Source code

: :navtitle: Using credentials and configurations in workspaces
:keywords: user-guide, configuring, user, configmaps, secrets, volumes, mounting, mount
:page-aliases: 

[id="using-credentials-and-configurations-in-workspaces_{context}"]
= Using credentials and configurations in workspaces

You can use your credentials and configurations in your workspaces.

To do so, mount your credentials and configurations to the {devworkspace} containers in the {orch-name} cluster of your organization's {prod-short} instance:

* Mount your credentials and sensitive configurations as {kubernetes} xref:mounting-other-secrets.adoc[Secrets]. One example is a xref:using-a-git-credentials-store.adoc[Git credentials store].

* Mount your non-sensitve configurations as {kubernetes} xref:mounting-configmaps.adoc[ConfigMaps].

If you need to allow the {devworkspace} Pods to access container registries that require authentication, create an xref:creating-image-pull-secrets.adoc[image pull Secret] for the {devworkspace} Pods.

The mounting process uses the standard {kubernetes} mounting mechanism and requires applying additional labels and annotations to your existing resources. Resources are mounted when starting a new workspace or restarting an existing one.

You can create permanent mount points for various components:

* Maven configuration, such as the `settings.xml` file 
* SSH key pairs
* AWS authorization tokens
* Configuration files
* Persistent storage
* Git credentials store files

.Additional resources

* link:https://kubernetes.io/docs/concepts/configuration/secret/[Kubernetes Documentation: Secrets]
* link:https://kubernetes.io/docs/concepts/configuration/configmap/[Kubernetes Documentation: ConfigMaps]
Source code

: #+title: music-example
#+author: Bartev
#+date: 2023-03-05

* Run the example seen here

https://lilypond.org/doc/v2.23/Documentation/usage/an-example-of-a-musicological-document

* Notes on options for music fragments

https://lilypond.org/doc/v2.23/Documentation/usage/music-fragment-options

◇ ◇ ◇

Reproduce the complete data exactly as presented above.

Source code

: :navtitle: Using credentials and configurations in workspaces
:keywords: user-guide, configuring, user, configmaps, secrets, volumes, mounting, mount
:page-aliases: 

[id="using-credentials-and-configurations-in-workspaces_{context}"]
= Using credentials and configurations in workspaces

You can use your credentials and configurations in your workspaces.

To do so, mount your credentials and configurations to the {devworkspace} containers in the {orch-name} cluster of your organization's {prod-short} instance:

* Mount your credentials and sensitive configurations as {kubernetes} xref:mounting-other-secrets.adoc[Secrets]. One example is a xref:using-a-git-credentials-store.adoc[Git credentials store].

* Mount your non-sensitve configurations as {kubernetes} xref:mounting-configmaps.adoc[ConfigMaps].

If you need to allow the {devworkspace} Pods to access container registries that require authentication, create an xref:creating-image-pull-secrets.adoc[image pull Secret] for the {devworkspace} Pods.

The mounting process uses the standard {kubernetes} mounting mechanism and requires applying additional labels and annotations to your existing resources. Resources are mounted when starting a new workspace or restarting an existing one.

You can create permanent mount points for various components:

* Maven configuration, such as the `settings.xml` file 
* SSH key pairs
* AWS authorization tokens
* Configuration files
* Persistent storage
* Git credentials store files

.Additional resources

* link:https://kubernetes.io/docs/concepts/configuration/secret/[Kubernetes Documentation: Secrets]
* link:https://kubernetes.io/docs/concepts/configuration/configmap/[Kubernetes Documentation: ConfigMaps]
Source code

: #+title: music-example
#+author: Bartev
#+date: 2023-03-05

* Run the example seen here

https://lilypond.org/doc/v2.23/Documentation/usage/an-example-of-a-musicological-document

* Notes on options for music fragments

https://lilypond.org/doc/v2.23/Documentation/usage/music-fragment-options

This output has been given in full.